## [Data extracts]

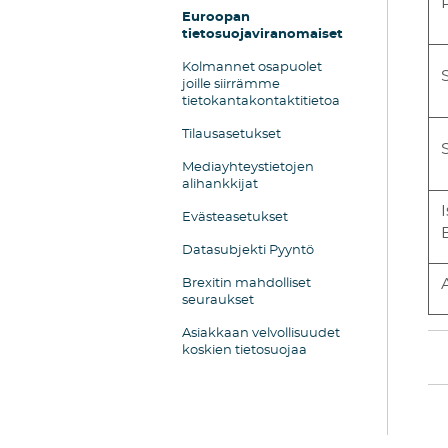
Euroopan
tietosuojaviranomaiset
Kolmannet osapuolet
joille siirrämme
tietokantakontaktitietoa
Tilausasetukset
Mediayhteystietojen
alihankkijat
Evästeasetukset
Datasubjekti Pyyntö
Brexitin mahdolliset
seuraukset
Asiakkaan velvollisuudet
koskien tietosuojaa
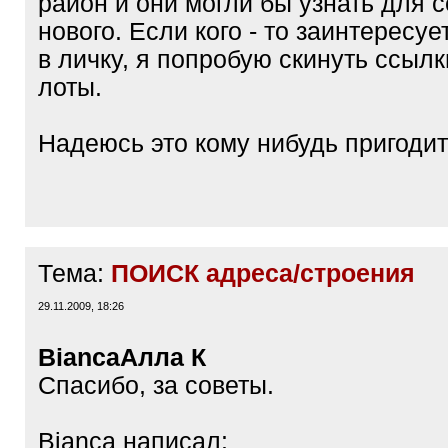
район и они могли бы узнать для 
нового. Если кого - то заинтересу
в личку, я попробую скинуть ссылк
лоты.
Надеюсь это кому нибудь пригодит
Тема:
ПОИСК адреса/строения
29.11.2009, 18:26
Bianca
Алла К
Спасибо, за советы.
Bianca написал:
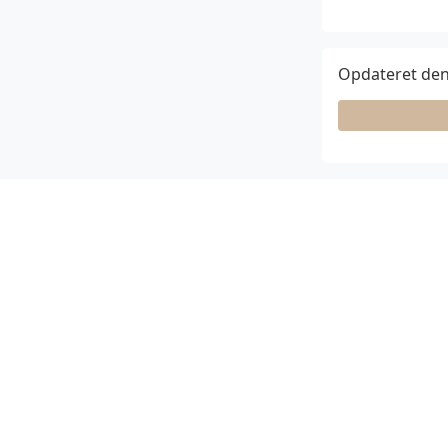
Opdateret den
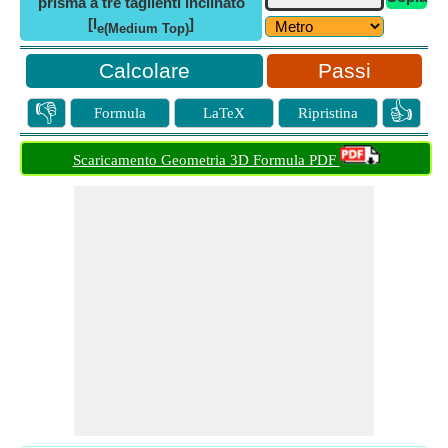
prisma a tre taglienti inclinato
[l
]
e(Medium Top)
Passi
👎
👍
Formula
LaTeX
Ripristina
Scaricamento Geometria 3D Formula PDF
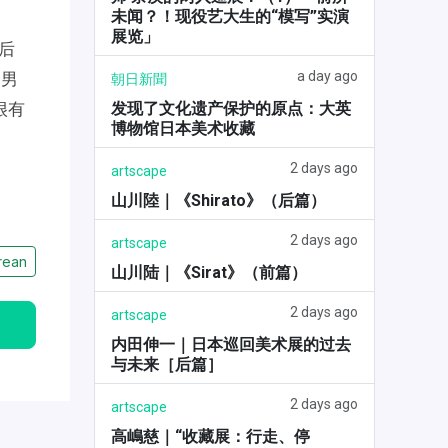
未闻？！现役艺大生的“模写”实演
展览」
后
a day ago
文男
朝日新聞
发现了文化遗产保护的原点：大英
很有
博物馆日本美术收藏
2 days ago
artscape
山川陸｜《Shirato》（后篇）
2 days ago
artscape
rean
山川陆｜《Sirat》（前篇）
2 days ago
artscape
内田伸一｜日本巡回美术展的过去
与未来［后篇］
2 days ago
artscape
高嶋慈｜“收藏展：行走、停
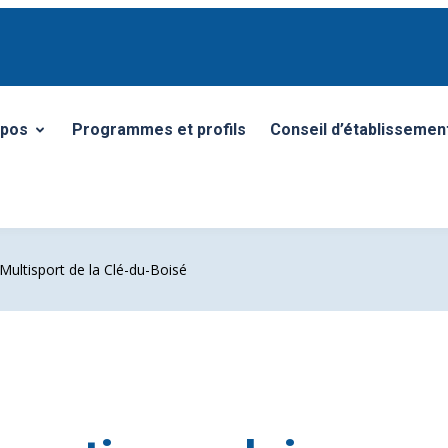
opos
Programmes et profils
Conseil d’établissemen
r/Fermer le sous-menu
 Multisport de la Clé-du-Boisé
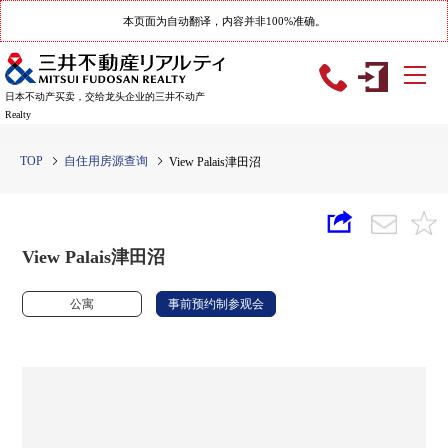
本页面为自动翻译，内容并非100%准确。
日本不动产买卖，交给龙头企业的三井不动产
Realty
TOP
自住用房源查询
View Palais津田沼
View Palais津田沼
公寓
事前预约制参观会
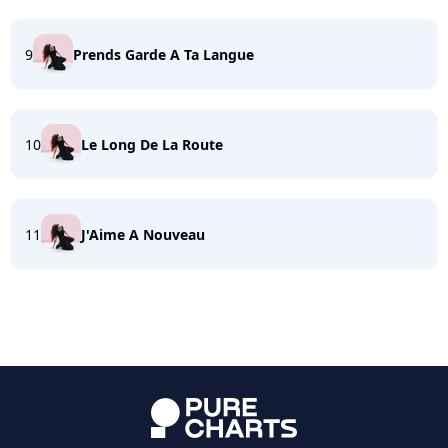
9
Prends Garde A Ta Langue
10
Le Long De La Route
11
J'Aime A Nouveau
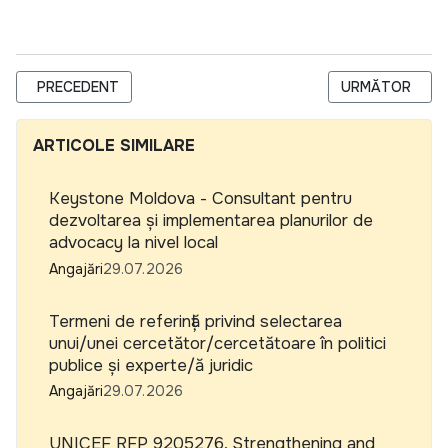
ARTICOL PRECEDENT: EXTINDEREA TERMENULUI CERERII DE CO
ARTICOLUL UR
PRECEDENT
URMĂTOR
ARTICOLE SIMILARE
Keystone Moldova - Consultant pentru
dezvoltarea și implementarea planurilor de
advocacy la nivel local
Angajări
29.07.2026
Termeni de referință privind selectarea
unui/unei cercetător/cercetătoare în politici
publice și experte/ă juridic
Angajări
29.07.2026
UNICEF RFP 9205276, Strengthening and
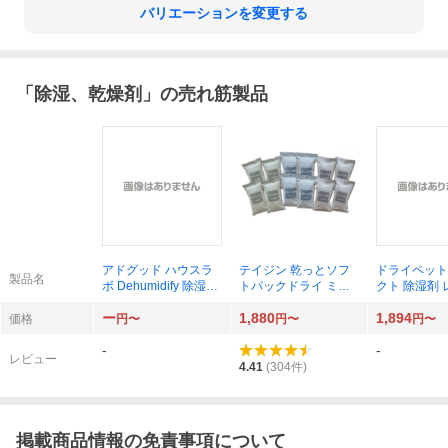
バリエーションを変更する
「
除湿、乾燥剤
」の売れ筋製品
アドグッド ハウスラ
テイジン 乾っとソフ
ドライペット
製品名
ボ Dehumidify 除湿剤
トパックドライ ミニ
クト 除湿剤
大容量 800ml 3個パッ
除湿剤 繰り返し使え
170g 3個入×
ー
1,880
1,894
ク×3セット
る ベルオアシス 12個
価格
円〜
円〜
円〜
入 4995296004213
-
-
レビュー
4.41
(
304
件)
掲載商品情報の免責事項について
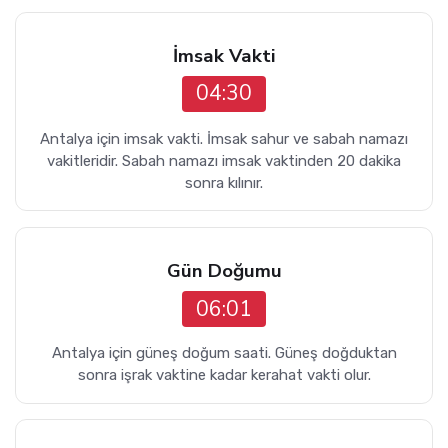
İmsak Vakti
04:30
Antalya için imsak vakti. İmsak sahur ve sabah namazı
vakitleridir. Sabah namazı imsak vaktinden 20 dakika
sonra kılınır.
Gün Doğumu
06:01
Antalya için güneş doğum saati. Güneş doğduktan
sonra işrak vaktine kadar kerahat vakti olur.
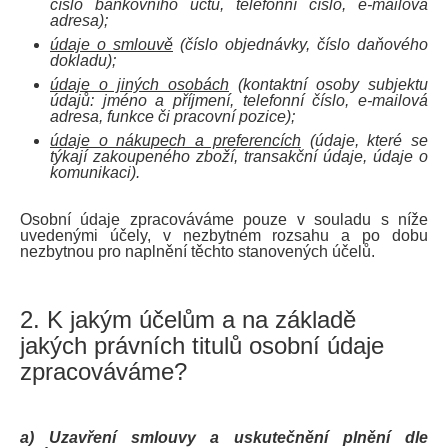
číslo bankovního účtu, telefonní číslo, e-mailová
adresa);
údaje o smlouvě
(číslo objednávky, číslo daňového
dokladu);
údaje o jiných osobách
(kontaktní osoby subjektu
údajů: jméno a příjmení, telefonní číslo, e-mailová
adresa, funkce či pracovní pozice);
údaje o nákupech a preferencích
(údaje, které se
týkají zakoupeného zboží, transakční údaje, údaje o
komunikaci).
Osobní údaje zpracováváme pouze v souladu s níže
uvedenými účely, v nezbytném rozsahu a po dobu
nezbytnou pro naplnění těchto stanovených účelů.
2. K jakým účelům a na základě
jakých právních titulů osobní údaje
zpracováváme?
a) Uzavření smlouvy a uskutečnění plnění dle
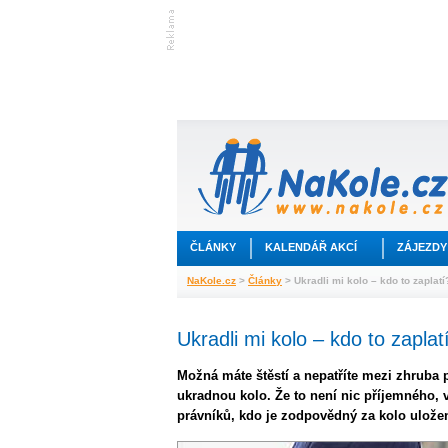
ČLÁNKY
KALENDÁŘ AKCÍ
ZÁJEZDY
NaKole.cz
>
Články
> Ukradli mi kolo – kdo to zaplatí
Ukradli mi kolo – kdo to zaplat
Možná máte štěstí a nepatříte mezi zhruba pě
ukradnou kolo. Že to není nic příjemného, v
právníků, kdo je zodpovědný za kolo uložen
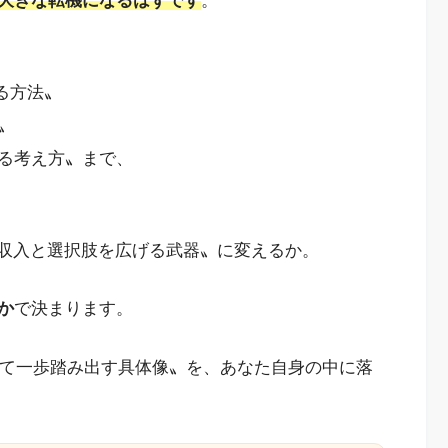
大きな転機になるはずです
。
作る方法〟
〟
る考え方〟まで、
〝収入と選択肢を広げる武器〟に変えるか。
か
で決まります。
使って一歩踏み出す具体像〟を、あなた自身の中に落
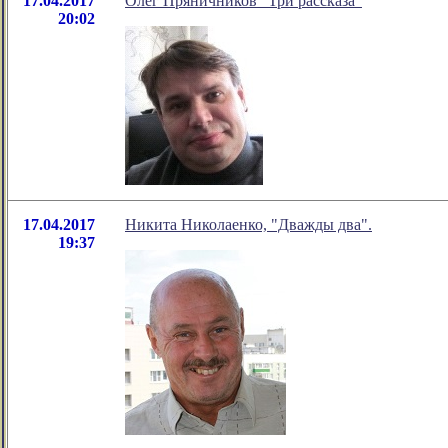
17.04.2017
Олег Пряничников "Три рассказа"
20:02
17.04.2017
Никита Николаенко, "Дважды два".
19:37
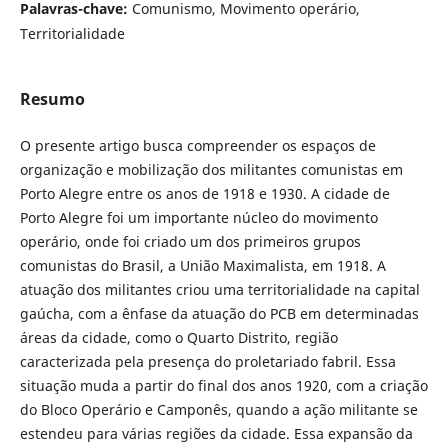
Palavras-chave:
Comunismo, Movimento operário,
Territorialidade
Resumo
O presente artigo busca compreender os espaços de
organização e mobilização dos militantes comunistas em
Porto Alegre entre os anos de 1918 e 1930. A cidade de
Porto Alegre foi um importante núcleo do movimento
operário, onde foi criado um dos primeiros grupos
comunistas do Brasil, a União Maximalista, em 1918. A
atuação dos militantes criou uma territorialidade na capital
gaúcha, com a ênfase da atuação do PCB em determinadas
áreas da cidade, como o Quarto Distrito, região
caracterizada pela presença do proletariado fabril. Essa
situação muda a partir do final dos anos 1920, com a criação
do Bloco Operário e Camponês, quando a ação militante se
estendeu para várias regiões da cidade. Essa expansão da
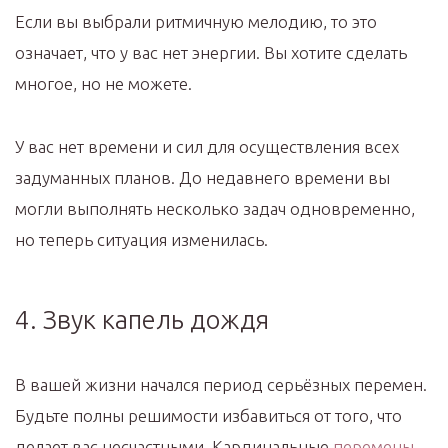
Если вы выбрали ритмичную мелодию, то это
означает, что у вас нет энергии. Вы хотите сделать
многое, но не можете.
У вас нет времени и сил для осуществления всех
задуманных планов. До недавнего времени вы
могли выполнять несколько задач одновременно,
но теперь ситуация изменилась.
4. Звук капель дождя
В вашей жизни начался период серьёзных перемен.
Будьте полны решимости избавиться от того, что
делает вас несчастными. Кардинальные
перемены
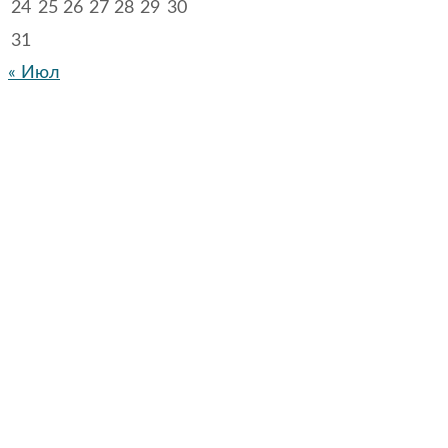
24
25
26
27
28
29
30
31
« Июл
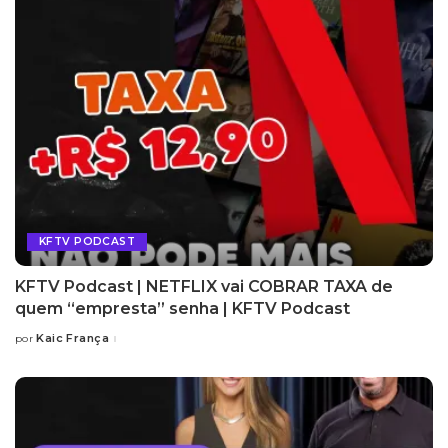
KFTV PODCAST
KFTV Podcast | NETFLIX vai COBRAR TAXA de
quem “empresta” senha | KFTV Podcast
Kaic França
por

## [Task directions]
Copy out every line of text from the listing above, word for word, and leave the pictures out.

## [Written reply]
Euroopan
tietosuojaviranomaiset
Kolmannet osapuolet
joille siirrämme
tietokantakontaktitietoa
Tilausasetukset
Mediayhteystietojen
alihankkijat
Evästeasetukset
Datasubjekti Pyyntö
Brexitin mahdolliset
seuraukset
Asiakkaan velvollisuudet
koskien tietosuojaa
район и они могли бы узнать для 
нового. Если кого - то заинтересу
в личку, я попробую скинуть ссылк
лоты.
Надеюсь это кому нибудь пригодит
Тема:
ПОИСК адреса/строения
29.11.2009, 18:26
Bianca
Алла К
Спасибо, за советы.
Bianca написал:
Opdateret den
prisma a tre taglienti inclinato
[l
]
e(Medium Top)
Passi
👎
👍
Formula
LaTeX
Ripristina
Scaricamento Geometria 3D Formula PDF
未闻？！现役艺大生的“模写”实演
展览」
后
a day ago
文男
朝日新聞
发现了文化遗产保护的原点：大英
很有
博物馆日本美术收藏
2 days ago
artscape
山川陸｜《Shirato》（后篇）
2 days ago
artscape
rean
山川陆｜《Sirat》（前篇）
2 days ago
artscape
内田伸一｜日本巡回美术展的过去
与未来［后篇］
2 days ago
artscape
高嶋慈｜“收藏展：行走、停
opos
Programmes et profils
Conseil d’établissemen
r/Fermer le sous-menu
 Multisport de la Clé-du-Boisé
本页面为自动翻译，内容并非100%准确。
日本不动产买卖，交给龙头企业的三井不动产
Realty
TOP
自住用房源查询
View Palais津田沼
View Palais津田沼
公寓
事前预约制参观会
9
Prends Garde A Ta Langue
10
Le Long De La Route
11
J'Aime A Nouveau
ARTICOL PRECEDENT: EXTINDEREA TERMENULUI CERERII DE CO
ARTICOLUL UR
PRECEDENT
URMĂTOR
ARTICOLE SIMILARE
Keystone Moldova - Consultant pentru
dezvoltarea și implementarea planurilor de
advocacy la nivel local
Angajări
29.07.2026
Termeni de referință privind selectarea
unui/unei cercetător/cercetătoare în politici
publice și experte/ă juridic
Angajări
29.07.2026
UNICEF RFP 9205276, Strengthening and
バリエーションを変更する
「
除湿、乾燥剤
」の売れ筋製品
アドグッド ハウスラ
テイジン 乾っとソフ
ドライペット
製品名
ボ Dehumidify 除湿剤
トパックドライ ミニ
クト 除湿剤
大容量 800ml 3個パッ
除湿剤 繰り返し使え
170g 3個入×
ー
1,880
1,894
ク×3セット
る ベルオアシス 12個
価格
円〜
円〜
円〜
入 4995296004213
-
-
レビュー
4.41
(
304
件)
掲載商品情報の免責事項について
İmsak Vakti
04:30
Antalya için imsak vakti. İmsak sahur ve sabah namazı
vakitleridir. Sabah namazı imsak vaktinden 20 dakika
sonra kılınır.
Gün Doğumu
06:01
Antalya için güneş doğum saati. Güneş doğduktan
sonra işrak vaktine kadar kerahat vakti olur.
číslo bankovního účtu, telefonní číslo, e-mailová
adresa);
údaje o smlouvě
(číslo objednávky, číslo daňového
dokladu);
údaje o jiných osobách
(kontaktní osoby subjektu
údajů: jméno a příjmení, telefonní číslo, e-mailová
adresa, funkce či pracovní pozice);
údaje o nákupech a preferencích
(údaje, které se
týkají zakoupeného zboží, transakční údaje, údaje o
komunikaci).
Osobní údaje zpracováváme pouze v souladu s níže
uvedenými účely, v nezbytném rozsahu a po dobu
nezbytnou pro naplnění těchto stanovených účelů.
2. K jakým účelům a na základě
jakých právních titulů osobní údaje
zpracováváme?
a) Uzavření smlouvy a uskutečnění plnění dle
ČLÁNKY
KALENDÁŘ AKCÍ
ZÁJEZDY
NaKole.cz
>
Články
> Ukradli mi kolo – kdo to zaplatí
Ukradli mi kolo – kdo to zaplat
Možná máte štěstí a nepatříte mezi zhruba pě
ukradnou kolo. Že to není nic příjemného, v
právníků, kdo je zodpovědný za kolo uložen
大きな転機になるはずです
。
作る方法〟
〟
る考え方〟まで、
〝収入と選択肢を広げる武器〟に変えるか。
か
で決まります。
使って一歩踏み出す具体像〟を、あなた自身の中に落
17.04.2017
Олег Пряничников "Три рассказа"
20:02
17.04.2017
Никита Николаенко, "Дважды два".
19:37
Palavras-chave:
Comunismo, Movimento operário,
Territorialidade
Resumo
O presente artigo busca compreender os espaços de
organização e mobilização dos militantes comunistas em
Porto Alegre entre os anos de 1918 e 1930. A cidade de
Porto Alegre foi um importante núcleo do movimento
operário, onde foi criado um dos primeiros grupos
comunistas do Brasil, a União Maximalista, em 1918. A
atuação dos militantes criou uma territorialidade na capital
gaúcha, com a ênfase da atuação do PCB em determinadas
áreas da cidade, como o Quarto Distrito, região
caracterizada pela presença do proletariado fabril. Essa
situação muda a partir do final dos anos 1920, com a criação
do Bloco Operário e Camponês, quando a ação militante se
estendeu para várias regiões da cidade. Essa expansão da
Если вы выбрали ритмичную мелодию, то это
означает, что у вас нет энергии. Вы хотите сделать
многое, но не можете.
У вас нет времени и сил для осуществления всех
задуманных планов. До недавнего времени вы
могли выполнять несколько задач одновременно,
но теперь ситуация изменилась.
4. Звук капель дождя
В вашей жизни начался период серьёзных перемен.
Будьте полны решимости избавиться от того, что
делает вас несчастными. Кардинальные
перемены
24
25
26
27
28
29
30
31
« Июл
KFTV PODCAST
KFTV Podcast | NETFLIX vai COBRAR TAXA de
quem “empresta” senha | KFTV Podcast
Kaic França
por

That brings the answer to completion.